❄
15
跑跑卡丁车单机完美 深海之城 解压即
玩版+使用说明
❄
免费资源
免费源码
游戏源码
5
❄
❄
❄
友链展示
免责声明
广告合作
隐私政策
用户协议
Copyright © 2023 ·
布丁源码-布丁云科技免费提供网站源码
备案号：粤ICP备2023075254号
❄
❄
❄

━━━━━━━━━━━━━━━━━━━━━━━━━━━━━━

Find the line containing "Copyright © 2023 ·", then output it and every line after it to the end of the data, exactly.

- **Response box**
Copyright © 2023 ·
布丁源码-布丁云科技免费提供网站源码
备案号：粤ICP备2023075254号
❄
❄
❄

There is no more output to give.